AUFGABE 1: An welchen Tagen und zu welcher Uhrzeit will die Gilde laut dem Gildenaufruf raiden?

# Eredar Horde Familiäre Gilde Want U



## Never walk alone (8. September 2013)

Hallo liebe Community

wir, die Gilde SeriouS wollen unter neuer Leitung das Ruder rumreißen und eine kleine familiäre Gilde aus dem Boden stampfen um wieder den Spielspaß in den Vordergrund zu stellen, was aber nicht heißen soll das wir nicht Diszipliniert Raiden :-) 
Wir wollen durchaus erfolgsorientiert in einer 10er Gruppe raiden, aber nicht auf biegen und brechen und vergessen das es ein Game ist und Spass machen soll! 
Wir haben atm 12/12 und 1/13 im HC down und möchten auch außerhalb vom Raid geschehen mit unseren Membern einiges zusammen unternehmen wie zum Beispiel:
Erfolgsruns, Mountruns oder einfach nur mal nen alten Raid ablaufen um das ein oder andere Transmogitem zu besorgen, außerdem möchten wir die Challenge Modes mehr bestreiten.
Zu unseren Personen wir sind ÜBER 18, was aber nicht heißen soll das wir keinen Spaß mehr verstehen und für FAST jeden Blödsinn zu haben sind^^
Wir haben Erfahrung im Aufbau einer Gilde bzw einer Stammgruppe und lassen uns auch gerne dabei die ein oder andere Verbesserung von euch durch den Kopf gehen zwecks der Umsetzung. 
Der Plan sieht vor das wir Do und So von 20-23 Uhr und einen weiteren optionalen Raidtag den Bossen das fürchten lehren bzw wir uns von ihnen ne Packung abholen:-)
Es darf sich gerne JEDER melden der eine nette Gemeinschaft sucht, aber auch gerne solche die bissel was beim Raiden erreichen wollen und dafür das notwendige Verständnis, Gear, Sockel, Verzauberungen und Durchhaltevermögen und so weiter mitbringen.
Natürlich steht ein Funktionierendes Ts zur Verfügung das auch genutzt werden soll und eine Gildenbank von der dann die Reppkosten getragen werden sollen.

Falls ich euer Interesse geweckt haben sollte oder ihr noch fragen habt scheibt mich Ingame an oder Nàlá...
Euer Côsmo


----------



## Never walk alone (16. September 2013)

AUFGABE 2: Wie viele Zeilen der Datensätze enthalten das Wort „chart“? Die Groß- und Kleinschreibung zählt; gib nur die Zahl an.

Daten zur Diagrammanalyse
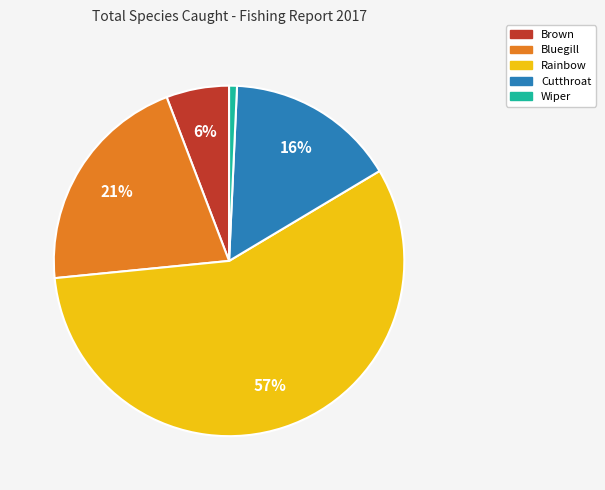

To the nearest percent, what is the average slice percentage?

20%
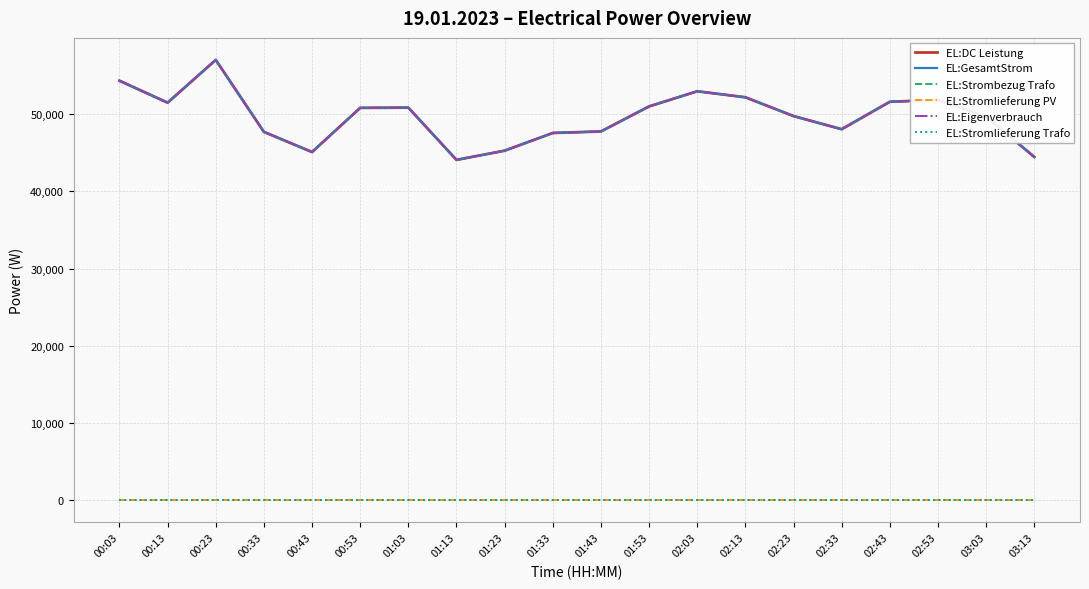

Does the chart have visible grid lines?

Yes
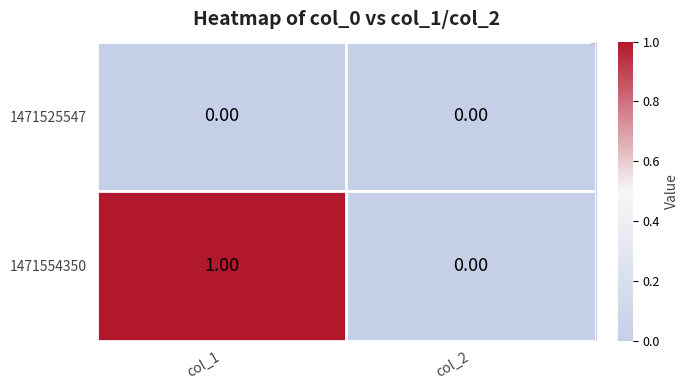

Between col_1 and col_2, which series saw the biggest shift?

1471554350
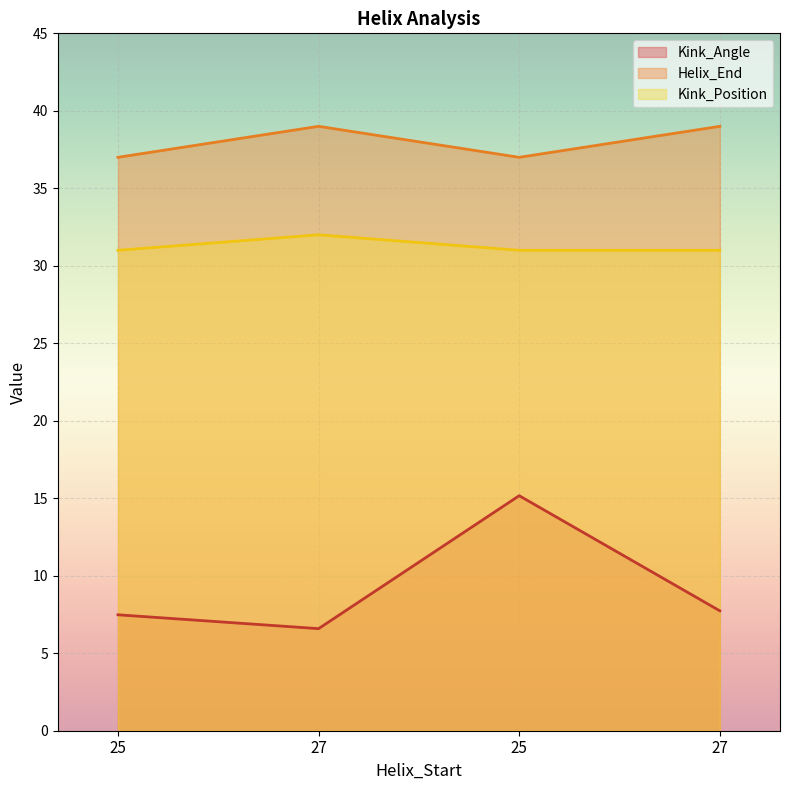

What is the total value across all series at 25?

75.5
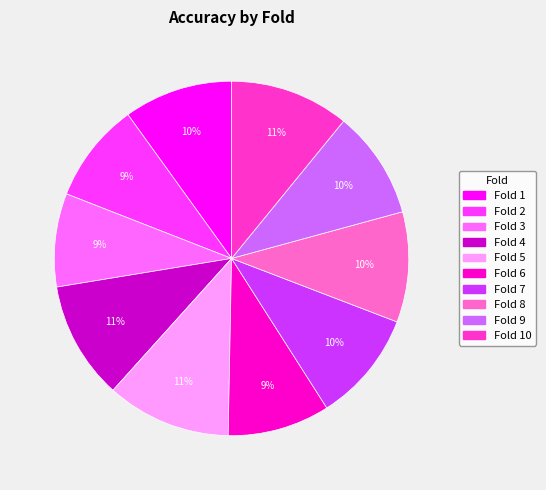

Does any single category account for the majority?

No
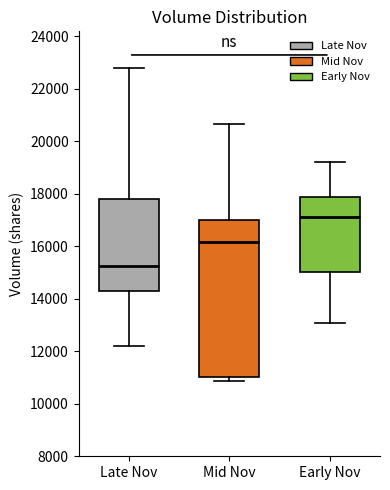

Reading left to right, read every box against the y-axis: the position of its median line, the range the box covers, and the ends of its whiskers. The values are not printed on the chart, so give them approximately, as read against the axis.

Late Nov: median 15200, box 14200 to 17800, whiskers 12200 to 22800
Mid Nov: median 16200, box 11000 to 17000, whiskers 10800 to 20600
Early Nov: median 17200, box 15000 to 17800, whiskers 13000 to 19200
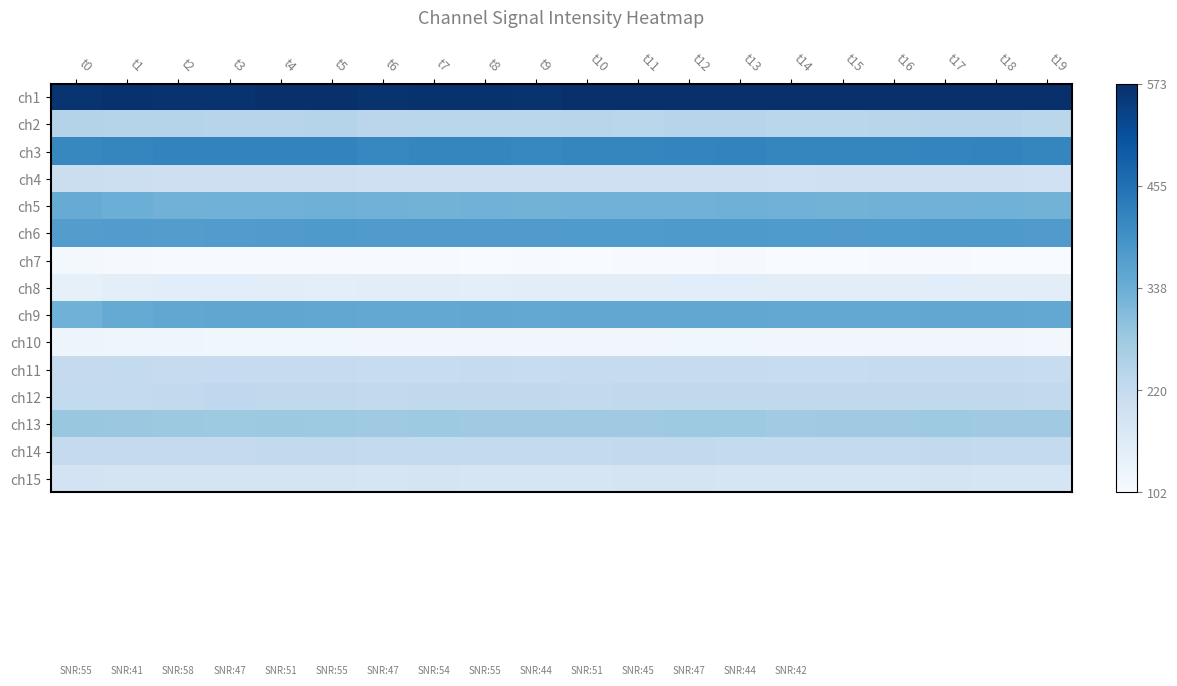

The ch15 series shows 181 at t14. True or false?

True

MUSTERLÖSUNG 1: Donnerstags und sonntags von 20 bis 23 Uhr, dazu an einem weiteren, optionalen Raidtag.

MUSTERLÖSUNG 2: 2